Problem details
Your answer must be an exact copy of the entries below, with every picture removed.

------------------------------------

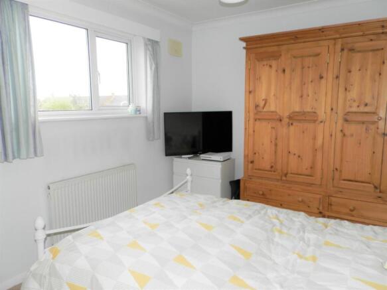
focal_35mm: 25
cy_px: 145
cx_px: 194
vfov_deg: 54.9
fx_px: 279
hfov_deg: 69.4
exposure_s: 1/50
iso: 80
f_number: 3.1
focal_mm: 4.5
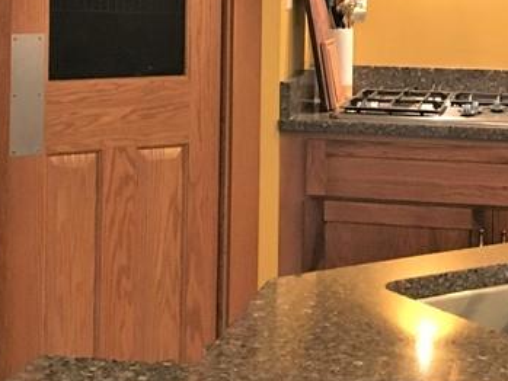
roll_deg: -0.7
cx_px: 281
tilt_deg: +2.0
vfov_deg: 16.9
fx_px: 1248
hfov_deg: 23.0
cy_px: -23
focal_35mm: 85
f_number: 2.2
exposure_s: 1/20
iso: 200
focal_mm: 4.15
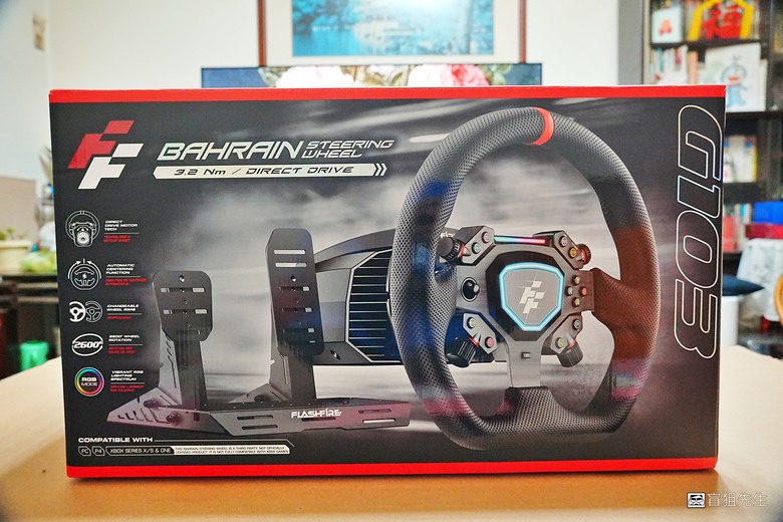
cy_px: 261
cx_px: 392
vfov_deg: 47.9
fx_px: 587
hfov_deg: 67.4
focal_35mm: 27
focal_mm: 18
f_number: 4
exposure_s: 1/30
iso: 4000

------------------------------------

Exercise answer
focal_35mm: 25
cy_px: 145
cx_px: 194
vfov_deg: 54.9
fx_px: 279
hfov_deg: 69.4
exposure_s: 1/50
iso: 80
f_number: 3.1
focal_mm: 4.5
roll_deg: -0.7
cx_px: 281
tilt_deg: +2.0
vfov_deg: 16.9
fx_px: 1248
hfov_deg: 23.0
cy_px: -23
focal_35mm: 85
f_number: 2.2
exposure_s: 1/20
iso: 200
focal_mm: 4.15
cy_px: 261
cx_px: 392
vfov_deg: 47.9
fx_px: 587
hfov_deg: 67.4
focal_35mm: 27
focal_mm: 18
f_number: 4
exposure_s: 1/30
iso: 4000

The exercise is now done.